SANDRA ELETA:

THE INVISIBLE WORLD

Sandra Eleta: The Invisible World is the first monograph by this renowned Panamanian photographer and the first publication by Casa Santa Ana, co-published with Editorial RM. The book - which includes 68 photographs from 8 photographic essays - features forewords by Fred Ritchin, Dean Emeritus of the School of the International Center for Photography, New York and acclaimed Mexican photographer Graciela Iturbide, as well as an extensive essay on the life and the artist's work and its connections to Latin American photography by Panamanian art historian Mónica Kupfer and the artist's memoirs of her experiences in Portobelo.

The book had its international launch at the prestigious Paris Photo photography fair and is on sale in museum shops and bookstores in Latin America, the US and Europe. 

As part of the educational programming around the book, we carried out the photography workshop: How to capture the invisible environment? for young people who participate in the Enlaces Program in Santa Ana, as well as a cycle of talks and conversations.

Sandra Eleta: El entorno invisible

$65

Buy

BIO

Sandra Eleta (b. 1942) is one of Panama’s most internationally renowned photographers.

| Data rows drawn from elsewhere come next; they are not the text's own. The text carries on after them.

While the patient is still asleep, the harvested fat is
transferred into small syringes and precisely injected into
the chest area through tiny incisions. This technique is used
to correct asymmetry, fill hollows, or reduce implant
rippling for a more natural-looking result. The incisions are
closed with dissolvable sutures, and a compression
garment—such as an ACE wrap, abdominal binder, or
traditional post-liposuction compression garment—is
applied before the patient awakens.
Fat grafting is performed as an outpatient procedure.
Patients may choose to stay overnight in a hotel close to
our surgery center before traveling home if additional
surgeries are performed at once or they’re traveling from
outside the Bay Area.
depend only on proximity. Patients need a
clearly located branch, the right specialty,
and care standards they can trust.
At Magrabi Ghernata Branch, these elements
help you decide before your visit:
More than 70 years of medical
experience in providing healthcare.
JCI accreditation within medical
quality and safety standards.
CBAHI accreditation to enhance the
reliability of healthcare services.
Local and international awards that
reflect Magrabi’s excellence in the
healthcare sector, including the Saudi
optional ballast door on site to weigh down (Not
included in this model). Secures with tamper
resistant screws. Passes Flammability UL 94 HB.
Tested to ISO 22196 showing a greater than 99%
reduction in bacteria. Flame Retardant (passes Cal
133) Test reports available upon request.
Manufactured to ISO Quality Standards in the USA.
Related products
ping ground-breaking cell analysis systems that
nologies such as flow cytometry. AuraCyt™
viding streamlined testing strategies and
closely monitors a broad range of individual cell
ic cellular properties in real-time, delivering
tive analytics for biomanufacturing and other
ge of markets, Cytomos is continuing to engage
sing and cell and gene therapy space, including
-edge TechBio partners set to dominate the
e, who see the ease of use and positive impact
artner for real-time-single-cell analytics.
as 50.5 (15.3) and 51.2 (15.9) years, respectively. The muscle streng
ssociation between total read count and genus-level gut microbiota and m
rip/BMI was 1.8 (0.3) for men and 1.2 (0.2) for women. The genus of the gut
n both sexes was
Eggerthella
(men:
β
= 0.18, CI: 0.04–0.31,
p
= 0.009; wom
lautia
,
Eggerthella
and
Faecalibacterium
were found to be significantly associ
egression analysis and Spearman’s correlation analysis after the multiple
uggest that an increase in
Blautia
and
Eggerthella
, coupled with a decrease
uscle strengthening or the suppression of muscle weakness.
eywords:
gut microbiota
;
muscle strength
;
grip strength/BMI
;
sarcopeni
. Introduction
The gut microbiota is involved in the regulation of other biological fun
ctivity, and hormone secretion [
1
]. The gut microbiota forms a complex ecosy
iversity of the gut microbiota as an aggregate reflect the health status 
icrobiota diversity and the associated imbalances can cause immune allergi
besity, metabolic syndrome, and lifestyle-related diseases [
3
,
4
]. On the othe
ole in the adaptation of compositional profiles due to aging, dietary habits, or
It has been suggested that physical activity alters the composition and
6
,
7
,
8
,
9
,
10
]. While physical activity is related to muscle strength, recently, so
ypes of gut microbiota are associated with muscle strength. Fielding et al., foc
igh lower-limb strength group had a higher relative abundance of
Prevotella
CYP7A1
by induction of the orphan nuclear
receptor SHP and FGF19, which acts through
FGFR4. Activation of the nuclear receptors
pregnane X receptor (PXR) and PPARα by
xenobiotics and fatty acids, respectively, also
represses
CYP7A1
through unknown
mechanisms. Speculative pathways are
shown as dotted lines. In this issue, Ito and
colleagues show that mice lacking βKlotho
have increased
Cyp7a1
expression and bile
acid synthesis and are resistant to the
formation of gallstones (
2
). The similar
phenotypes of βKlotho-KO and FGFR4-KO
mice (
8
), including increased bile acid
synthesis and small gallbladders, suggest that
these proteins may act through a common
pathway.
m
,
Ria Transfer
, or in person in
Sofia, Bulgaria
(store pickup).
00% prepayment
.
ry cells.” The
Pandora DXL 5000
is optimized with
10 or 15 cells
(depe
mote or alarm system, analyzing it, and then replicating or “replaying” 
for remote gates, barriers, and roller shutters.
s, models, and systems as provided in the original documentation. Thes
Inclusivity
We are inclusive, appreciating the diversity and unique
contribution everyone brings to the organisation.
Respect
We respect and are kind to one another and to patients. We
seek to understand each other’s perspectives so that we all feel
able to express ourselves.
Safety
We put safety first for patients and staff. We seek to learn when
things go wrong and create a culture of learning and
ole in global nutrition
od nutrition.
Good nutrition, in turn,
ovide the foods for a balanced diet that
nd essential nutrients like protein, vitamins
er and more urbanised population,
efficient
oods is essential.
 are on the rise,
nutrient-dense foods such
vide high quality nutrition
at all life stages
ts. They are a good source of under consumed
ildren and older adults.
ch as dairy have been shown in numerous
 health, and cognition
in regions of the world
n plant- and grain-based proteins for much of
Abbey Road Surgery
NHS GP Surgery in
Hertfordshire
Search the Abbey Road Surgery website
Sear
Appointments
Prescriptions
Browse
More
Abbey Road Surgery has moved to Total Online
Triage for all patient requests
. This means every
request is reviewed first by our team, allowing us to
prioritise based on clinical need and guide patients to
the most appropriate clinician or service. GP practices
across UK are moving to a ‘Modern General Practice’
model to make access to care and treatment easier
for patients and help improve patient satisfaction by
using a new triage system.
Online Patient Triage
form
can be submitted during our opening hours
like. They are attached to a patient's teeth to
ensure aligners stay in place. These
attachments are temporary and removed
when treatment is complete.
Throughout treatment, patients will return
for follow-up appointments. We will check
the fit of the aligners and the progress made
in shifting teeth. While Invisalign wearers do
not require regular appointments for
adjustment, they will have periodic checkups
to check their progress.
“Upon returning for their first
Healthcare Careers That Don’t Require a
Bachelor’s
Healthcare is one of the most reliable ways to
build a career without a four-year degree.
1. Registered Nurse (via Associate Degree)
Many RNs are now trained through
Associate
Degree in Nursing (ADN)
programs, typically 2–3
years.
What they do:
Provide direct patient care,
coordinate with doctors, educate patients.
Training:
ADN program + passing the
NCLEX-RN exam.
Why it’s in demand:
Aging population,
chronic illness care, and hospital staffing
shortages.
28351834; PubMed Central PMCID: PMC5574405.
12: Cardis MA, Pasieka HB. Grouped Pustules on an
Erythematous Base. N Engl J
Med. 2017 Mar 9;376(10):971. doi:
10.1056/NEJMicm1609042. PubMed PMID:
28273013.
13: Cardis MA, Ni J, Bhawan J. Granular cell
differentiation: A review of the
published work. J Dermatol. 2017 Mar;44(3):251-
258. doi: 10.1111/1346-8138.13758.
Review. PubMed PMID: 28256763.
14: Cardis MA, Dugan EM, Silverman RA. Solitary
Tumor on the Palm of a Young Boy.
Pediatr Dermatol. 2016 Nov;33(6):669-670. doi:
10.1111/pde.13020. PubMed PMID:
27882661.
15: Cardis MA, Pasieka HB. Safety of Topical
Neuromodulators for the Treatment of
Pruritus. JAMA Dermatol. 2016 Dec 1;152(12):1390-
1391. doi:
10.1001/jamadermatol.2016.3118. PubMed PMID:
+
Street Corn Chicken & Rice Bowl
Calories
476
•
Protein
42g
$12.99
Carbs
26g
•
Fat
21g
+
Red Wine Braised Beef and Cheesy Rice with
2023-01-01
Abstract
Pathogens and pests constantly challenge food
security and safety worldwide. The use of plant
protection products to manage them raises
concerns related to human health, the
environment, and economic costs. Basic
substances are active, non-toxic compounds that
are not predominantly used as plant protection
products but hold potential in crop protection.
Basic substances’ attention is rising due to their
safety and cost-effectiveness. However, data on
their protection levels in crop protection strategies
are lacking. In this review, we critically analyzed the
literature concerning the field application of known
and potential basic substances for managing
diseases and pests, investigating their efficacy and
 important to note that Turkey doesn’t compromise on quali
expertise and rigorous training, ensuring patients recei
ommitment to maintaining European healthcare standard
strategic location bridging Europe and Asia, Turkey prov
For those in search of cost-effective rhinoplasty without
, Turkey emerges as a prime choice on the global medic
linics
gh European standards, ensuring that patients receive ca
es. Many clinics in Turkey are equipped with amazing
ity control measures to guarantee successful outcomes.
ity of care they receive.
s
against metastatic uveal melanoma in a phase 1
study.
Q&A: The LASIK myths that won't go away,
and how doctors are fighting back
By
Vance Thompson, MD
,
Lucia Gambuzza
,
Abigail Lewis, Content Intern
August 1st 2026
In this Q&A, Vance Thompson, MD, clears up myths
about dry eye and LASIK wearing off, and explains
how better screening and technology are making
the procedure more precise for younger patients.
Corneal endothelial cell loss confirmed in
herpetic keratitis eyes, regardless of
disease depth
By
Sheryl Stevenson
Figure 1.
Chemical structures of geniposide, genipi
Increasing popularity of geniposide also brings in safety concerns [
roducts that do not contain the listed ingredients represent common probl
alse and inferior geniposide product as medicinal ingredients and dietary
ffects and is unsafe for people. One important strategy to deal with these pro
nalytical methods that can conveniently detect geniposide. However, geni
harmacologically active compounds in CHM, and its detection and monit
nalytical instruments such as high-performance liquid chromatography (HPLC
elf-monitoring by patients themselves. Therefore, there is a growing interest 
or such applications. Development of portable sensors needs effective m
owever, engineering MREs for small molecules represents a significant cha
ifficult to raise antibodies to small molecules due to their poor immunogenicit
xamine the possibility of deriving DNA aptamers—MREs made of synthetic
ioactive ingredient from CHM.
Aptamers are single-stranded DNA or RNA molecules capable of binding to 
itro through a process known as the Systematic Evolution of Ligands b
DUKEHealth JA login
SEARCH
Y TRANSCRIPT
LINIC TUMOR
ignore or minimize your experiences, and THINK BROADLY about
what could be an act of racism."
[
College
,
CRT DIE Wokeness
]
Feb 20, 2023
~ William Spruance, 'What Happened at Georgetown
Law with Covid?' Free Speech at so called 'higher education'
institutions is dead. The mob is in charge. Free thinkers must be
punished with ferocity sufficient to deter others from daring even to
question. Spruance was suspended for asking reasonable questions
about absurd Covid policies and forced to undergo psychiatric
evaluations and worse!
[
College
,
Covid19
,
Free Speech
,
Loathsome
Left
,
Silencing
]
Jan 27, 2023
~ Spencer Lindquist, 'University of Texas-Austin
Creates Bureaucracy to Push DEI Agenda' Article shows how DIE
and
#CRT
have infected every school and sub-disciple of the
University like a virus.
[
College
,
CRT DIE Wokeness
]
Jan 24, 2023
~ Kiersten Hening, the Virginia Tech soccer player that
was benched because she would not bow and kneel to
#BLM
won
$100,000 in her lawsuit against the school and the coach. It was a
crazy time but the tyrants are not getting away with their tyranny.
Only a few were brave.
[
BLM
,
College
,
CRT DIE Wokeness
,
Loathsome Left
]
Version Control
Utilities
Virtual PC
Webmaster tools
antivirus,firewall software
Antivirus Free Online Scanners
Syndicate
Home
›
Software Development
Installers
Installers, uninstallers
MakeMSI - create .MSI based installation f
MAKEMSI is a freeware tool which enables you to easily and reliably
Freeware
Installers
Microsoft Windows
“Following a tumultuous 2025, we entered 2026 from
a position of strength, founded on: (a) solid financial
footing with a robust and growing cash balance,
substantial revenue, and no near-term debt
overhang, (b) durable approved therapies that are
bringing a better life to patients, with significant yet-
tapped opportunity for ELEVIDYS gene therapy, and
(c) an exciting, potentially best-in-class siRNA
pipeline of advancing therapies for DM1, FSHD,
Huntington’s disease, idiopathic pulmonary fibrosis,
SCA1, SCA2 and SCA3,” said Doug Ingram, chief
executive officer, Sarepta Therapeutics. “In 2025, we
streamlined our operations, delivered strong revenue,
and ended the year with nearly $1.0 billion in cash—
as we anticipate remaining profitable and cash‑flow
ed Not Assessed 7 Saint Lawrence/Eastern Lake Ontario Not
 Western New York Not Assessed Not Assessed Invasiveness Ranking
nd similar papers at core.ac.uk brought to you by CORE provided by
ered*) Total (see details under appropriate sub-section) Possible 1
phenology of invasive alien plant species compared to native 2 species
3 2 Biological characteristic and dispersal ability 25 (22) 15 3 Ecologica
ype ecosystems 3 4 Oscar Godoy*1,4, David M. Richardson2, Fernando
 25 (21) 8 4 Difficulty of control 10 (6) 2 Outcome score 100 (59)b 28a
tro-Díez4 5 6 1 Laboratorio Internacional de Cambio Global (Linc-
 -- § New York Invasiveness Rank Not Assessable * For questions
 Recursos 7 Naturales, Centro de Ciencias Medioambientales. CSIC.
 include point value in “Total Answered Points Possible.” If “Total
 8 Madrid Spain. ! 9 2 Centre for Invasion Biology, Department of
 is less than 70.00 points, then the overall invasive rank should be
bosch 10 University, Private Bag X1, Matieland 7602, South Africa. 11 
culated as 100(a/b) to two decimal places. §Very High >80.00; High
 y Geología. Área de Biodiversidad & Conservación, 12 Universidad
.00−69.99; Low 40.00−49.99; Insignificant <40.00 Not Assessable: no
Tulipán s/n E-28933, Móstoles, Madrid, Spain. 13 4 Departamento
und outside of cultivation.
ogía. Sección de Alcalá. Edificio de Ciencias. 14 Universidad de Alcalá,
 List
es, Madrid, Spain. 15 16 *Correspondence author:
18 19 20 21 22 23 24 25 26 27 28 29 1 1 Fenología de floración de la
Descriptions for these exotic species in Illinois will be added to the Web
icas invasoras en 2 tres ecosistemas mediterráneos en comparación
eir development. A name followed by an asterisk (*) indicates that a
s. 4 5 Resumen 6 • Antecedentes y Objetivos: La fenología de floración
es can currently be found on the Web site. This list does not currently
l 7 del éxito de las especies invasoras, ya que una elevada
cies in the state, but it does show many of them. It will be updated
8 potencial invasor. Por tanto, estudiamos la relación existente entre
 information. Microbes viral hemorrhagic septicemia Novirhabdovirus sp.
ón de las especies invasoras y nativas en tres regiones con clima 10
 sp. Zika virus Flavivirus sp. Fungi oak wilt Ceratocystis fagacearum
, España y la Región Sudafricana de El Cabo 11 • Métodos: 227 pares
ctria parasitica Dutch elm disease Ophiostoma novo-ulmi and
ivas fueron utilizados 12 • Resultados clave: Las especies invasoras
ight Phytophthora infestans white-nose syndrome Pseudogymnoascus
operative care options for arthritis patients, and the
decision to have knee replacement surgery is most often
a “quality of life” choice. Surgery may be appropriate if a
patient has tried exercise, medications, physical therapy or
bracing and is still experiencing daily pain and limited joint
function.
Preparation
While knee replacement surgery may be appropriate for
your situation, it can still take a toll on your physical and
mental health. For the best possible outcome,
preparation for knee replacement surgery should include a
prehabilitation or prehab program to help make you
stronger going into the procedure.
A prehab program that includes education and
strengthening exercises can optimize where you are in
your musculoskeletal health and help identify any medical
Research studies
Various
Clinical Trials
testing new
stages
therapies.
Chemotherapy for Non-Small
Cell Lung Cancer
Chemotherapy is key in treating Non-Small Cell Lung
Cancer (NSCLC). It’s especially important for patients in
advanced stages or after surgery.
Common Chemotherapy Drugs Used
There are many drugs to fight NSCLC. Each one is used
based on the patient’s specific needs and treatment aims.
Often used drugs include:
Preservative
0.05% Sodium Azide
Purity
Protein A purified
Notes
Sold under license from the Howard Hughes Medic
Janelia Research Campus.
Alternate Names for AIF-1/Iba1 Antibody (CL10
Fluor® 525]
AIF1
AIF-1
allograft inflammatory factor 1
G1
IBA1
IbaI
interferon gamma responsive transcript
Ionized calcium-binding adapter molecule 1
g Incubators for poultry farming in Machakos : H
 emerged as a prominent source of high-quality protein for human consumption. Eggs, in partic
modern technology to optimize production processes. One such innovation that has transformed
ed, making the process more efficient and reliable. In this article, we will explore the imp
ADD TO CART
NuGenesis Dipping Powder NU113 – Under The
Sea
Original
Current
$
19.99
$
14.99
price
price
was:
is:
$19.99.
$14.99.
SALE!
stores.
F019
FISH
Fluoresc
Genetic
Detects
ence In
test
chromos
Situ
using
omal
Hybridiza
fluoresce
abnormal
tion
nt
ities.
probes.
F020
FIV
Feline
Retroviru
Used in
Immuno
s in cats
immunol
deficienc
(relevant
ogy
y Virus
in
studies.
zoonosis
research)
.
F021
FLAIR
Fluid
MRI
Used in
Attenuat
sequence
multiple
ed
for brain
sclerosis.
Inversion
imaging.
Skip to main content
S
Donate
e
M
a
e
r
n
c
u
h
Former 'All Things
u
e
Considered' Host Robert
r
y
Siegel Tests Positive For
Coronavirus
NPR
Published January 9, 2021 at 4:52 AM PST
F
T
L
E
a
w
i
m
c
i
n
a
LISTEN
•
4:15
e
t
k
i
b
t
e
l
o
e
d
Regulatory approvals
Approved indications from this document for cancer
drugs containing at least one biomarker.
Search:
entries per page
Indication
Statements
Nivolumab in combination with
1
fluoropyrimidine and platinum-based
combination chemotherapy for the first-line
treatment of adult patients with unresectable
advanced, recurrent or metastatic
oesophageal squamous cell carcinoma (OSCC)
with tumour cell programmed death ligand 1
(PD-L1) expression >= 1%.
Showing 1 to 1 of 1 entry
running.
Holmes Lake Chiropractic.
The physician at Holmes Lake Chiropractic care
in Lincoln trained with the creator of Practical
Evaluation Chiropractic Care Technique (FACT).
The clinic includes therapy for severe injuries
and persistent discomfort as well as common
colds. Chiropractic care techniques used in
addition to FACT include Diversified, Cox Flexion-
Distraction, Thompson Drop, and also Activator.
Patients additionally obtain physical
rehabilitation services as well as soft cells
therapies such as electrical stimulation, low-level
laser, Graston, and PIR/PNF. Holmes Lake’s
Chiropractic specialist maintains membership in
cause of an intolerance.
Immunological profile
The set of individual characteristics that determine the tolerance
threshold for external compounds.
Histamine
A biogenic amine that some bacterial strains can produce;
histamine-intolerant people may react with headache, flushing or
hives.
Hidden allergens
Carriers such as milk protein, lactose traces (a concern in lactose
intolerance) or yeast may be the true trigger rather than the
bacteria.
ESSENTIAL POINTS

She studied art history and photography at Finch College, the International Center for Photography, and the New School for Social Research in New York. In the early 1970s, Eleta was professor of photography at the University of Costa Rica and during the 1980s, she worked for Archive Picture Agency.

Eleta has spent a great part of her life in Portobelo, a town on Panama’s Atlantic coast, whose residents have been the subjects of her best known and most extensive photo series. Eleta’s work has been exhibited widely in Panama and abroad, including at the Brooklyn Museum and Studio Museum in Harlem, New York; The Hammer Museum, Los Angeles; Perez Art Museum, Miami; Colección Jumex and Centro de la Imagen, Mexico City; Centre Georges Pompidou, Paris; Museo de Arte y Diseño, San José. Eleta’s photographs are held in important private and public collections, including the Musée Georges Pompidou, Paris; Museo Nacional de Bellas Artes, Buenos Aires; Centro de la Imagen, Mexico City; and the Museo de Arte Contemporáneo, Panama.